In subiecta materia, dunque, vanno, principalmente, richiamati gli artt. 3, 4, 5, 51, 54 co. 2 e 97 Cost., 2043 c.c., la l. n. 143/2004 e la l. n. 296/2006.
In primis, va ricordato che, in base all'ordinamento vigente, il tipo di "contatto" tra soggetti determina la natura della relazione tra gli stessi ed influisce, quindi, sui contenuti ovvero sulle posizioni e sulle situazioni giuridiche ipotizzabili e/o spettanti a ciascuna parte.
Nello specifico, il rapporto giuridico che si instaura tra P.A. e cittadino è, normalmente, disciplinato dal diritto pubblico: pertanto, la P.A., nell'esercizio dei propri poteri, deve rispettare la prima legge dello Stato ovvero i dettami della Carta Costituzionale e, quindi, esercitare, peraltro legittimamente, l'attività amministrativa.
Conferma di tale principio è data, innanzitutto, da quanto prescrivono gli articoli: 28 Cost. in termini di responsabilità diretta dei dipendenti pubblici sotto tutti i profili, civile, penale ed amministrativo, per il compimento di attività poste in violazione di diritti; 113 Cost. laddove si stabilisce il diritto alla tutela giurisdizionale dei diritti soggettivi e degli interessi legittimi contro gli atti della P.A.
Sul punto, è da notare che la dottrina e la giurisprudenza hanno elaborato ulteriori fattispecie di responsabilità a carico della P.A., configurabili cioè non soltanto in caso di provvedimento ma anche di "mero" comportamento, ergo, contatto con il privato.
Così, dapprima è stato ricompreso nel concetto di "danno risarcibile" non soltanto la lesione di qualsiasi interesse costituzionalmente protetto ma anche la lesione di qualsiasi interesse rilevante per l'ordinamento ovvero la lesione sia un diritto soggettivo che dell'interesse del bene della vita al quale l'interesse leso effettivamente si collega (Cass., sez. un., 22-07-1999, n. 500).

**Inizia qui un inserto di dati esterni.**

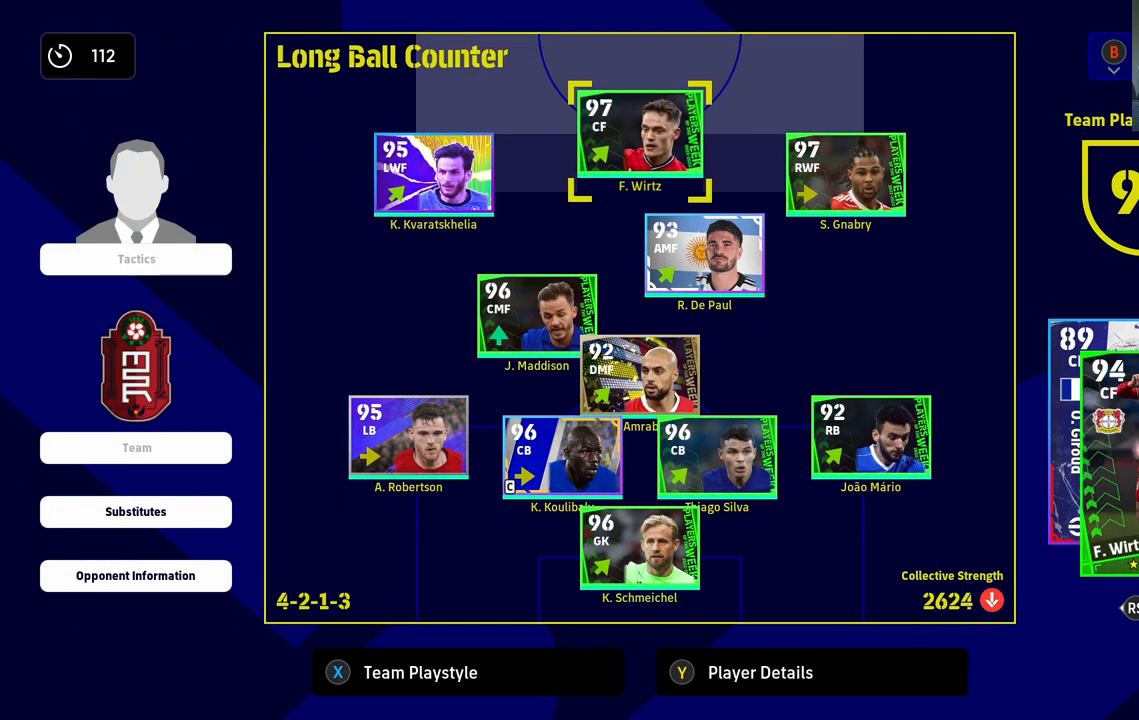
{"buttons": [], "left_stick": "left", "right_stick": "center", "events": [[217, "CROSS", "down"], [367, "CROSS", "up"], [450, "left_stick", "left"]]}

Successivamente, per effetto del combinato disposto del d. lgs. 31-03-1998 n. 80 e della l. 21-07-2000 n. 205, si è realizzato il passaggio ad un sistema in cui la lesione di interessi legittimi è risarcibile e la giurisdizione sulle domande risarcitorie proposte nei confronti della P.A. è concentrata quasi interamente dinanzi al giudice amministrativo.
Ciò è stato ritenuto "normale" qualificando la giurisdizione sul risarcimento del danno non come una giurisdizione su diritti soggettivi bensì come una forma di tutela ulteriore dell'interesse legittimo che si aggiunge a quella demolitorio-conformativa (Corte Cost. n. 204/2005) ed in quanto l'interesse legittimo va tutelato, al pari del diritto soggettivo, in modo pieno ed effettivo: in altri termini, la questione della competenza giurisdizionale non può comportare una limitazione delle forme di tutela esperibili.
A tal riguardo, si ricordi la vexata quaestio tra pregiudizialità dell'impugnazione dell'atto lesivo rispetto alla domanda risarcitoria per la lesione di un interesse legittimo ed autonomia dell'azione risarcitoria per lesione degli interessi legittimi rispetto alla domanda di annullamento dell'atto lesivo.
Ebbene, secondo un orientamento di prevalenza amministrativistica, varie le osservazioni da effettuare:
a) gli effetti prodotti dall'atto amministrativo, avendo questo efficacia imperativa, vanno considerati conformi alla legge fino a quando l'atto stesso non venga annullato;
b) il provvedimento determina stabilità per i rapporti giuridici cui si riferisce e, quindi, quest'ultima non può essere sottoposta all'esperibilità, entro cinque anni, di un'azione risarcitoria bensì ad un termine decadenziale breve;
c) essendo la giurisdizione amministrativa, diversamente da quella ordinaria, volta a garantire anche l'interesse generale alla legalità dell'azione amministrativa, la cognizione del magistrato amministrativo sull'atto lesivo deve avere carattere necessariamente principale e non incidentale.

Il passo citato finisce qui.